RTS/Garbage Collector idea

Isaac Dupree isaacdupree at charter.net
Mon Jun 18 06:45:47 EDT 2007


-----BEGIN PGP SIGNED MESSAGE-----
Hash: SHA1

It's often bothered me that there is unneeded duplication in the heap,
if you do something the compiler doesn't manage to optimize like
f [a,b,c,d] = Foo bar [a,b,c,d]
or
(reverse . reverse)
or using () or Int(eger) or ... or Bool boxes in multiple places in your
program that have the same value.  A referentially transparent
difference in your program could be the difference between constant
memory usage and a memory leak (I think -- although this proposal/idea
will not "tie the knot" for you or deal well with cyclic data structures
at all, in fact).

I was thinking, since we have a copying garbage collector that reassigns
all pointers anyway, could we detect the "identical" heap objects and
for each set of identical ones, have all thunks that pointed to any of
them, now point to the single one that is created in the target space?

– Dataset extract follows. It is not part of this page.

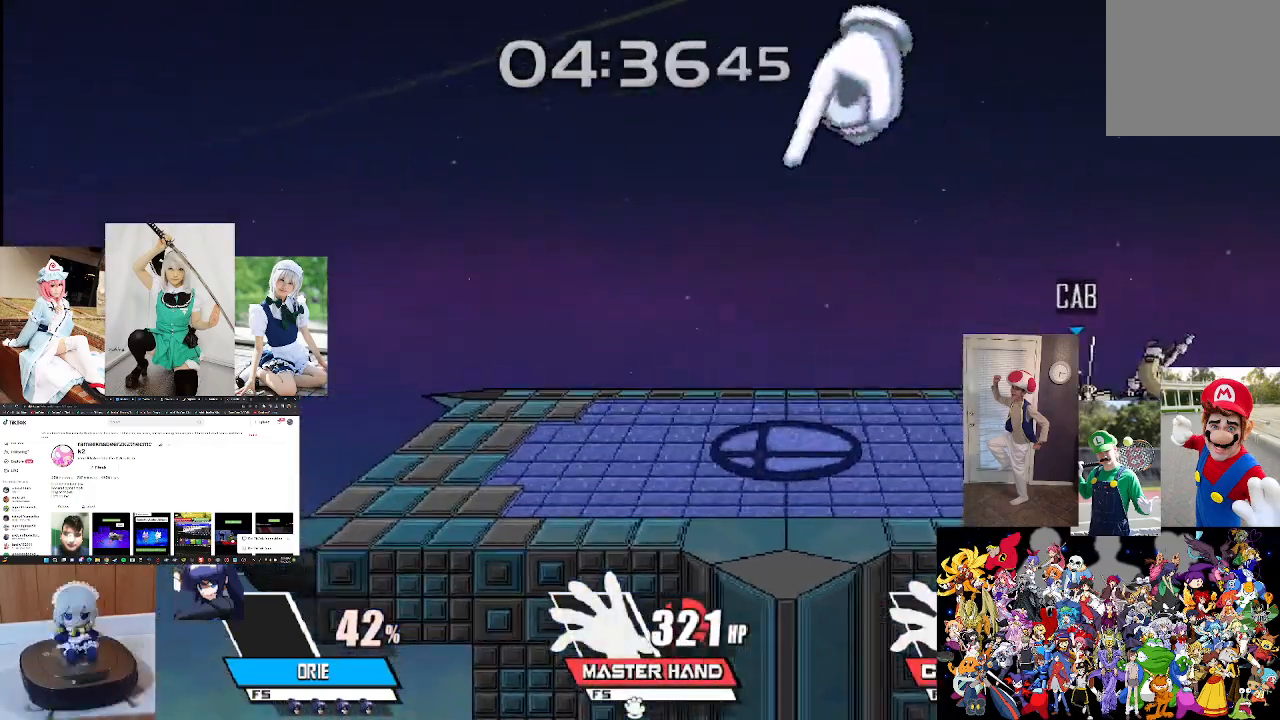
{"buttons": [], "left_stick": "left", "right_stick": "center", "events": [[333, "left_stick", "left"]]}
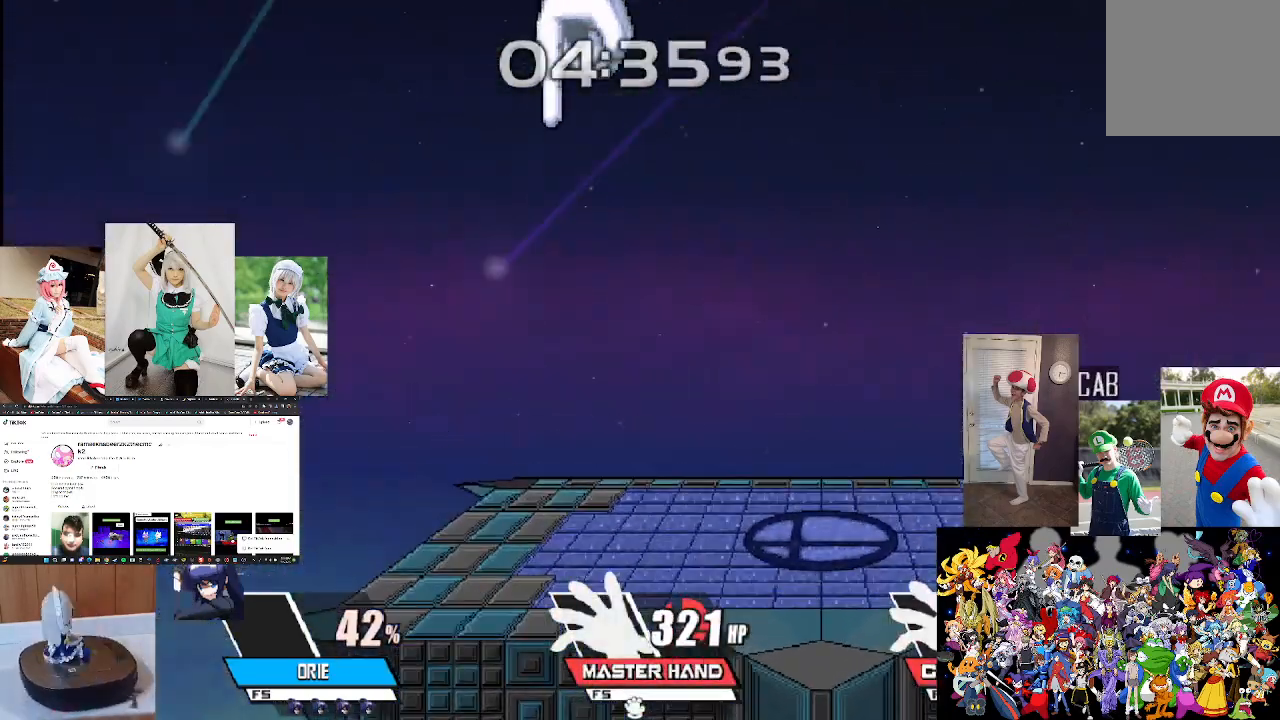
{"buttons": ["X"], "left_stick": "left", "right_stick": "center", "events": [[67, "X", "down"], [233, "X", "up"], [233, "left_stick", "center"], [433, "X", "down"], [467, "left_stick", "left"]]}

This might not have much effect. (and seems likely to be slow and
possibly have a complex interaction with parallel and/or incremental
GC...) Maybe it should not be done on _every_ garbage collection.  First
to implement/try might be just detecting those duplicates so we have
some idea how much effect such an "optimization" would even have. (any
idea how easy/possible that is (or just what the answer is;)?)

Examples:

evaluated (543::Int) somewhere ends up pointing to the same (543# ::
Int#) in the heap as another (543::Int) somewhere does.

8:8:2:3:[]
9:9:2:3:[]
The []s become shared, then the "3:[]"s, then the "2:3:[]"s, ending
8:8:x
9:9:x
where x is 2:3:[]

8:8:2:3:(*)
9:9:2:3:(*)
where (*) is the *same* object, maybe an unevaluated thunk, maybe some
list.  After (*)'s creation, two different parts of code decided to
construct their own lists with that as their tail.  Eventually becomes:
8:8:x
9:9:x
where x is 2:3:(*)
Two thunks that merely have the same code shouldn't be combined because
it could be the [1..] [1..] sharing memory-leak to the extreme!  It
would seem safe to combine thunks that only produce something small like
an Int, but they can actually produce a complex Exception - so, no
combining of thunks. (also... must be careful in this area of breaking
the IO monad-sequencing(maybe?), but I think it's quite safe as long as
only already-evaluated heap objects are combined)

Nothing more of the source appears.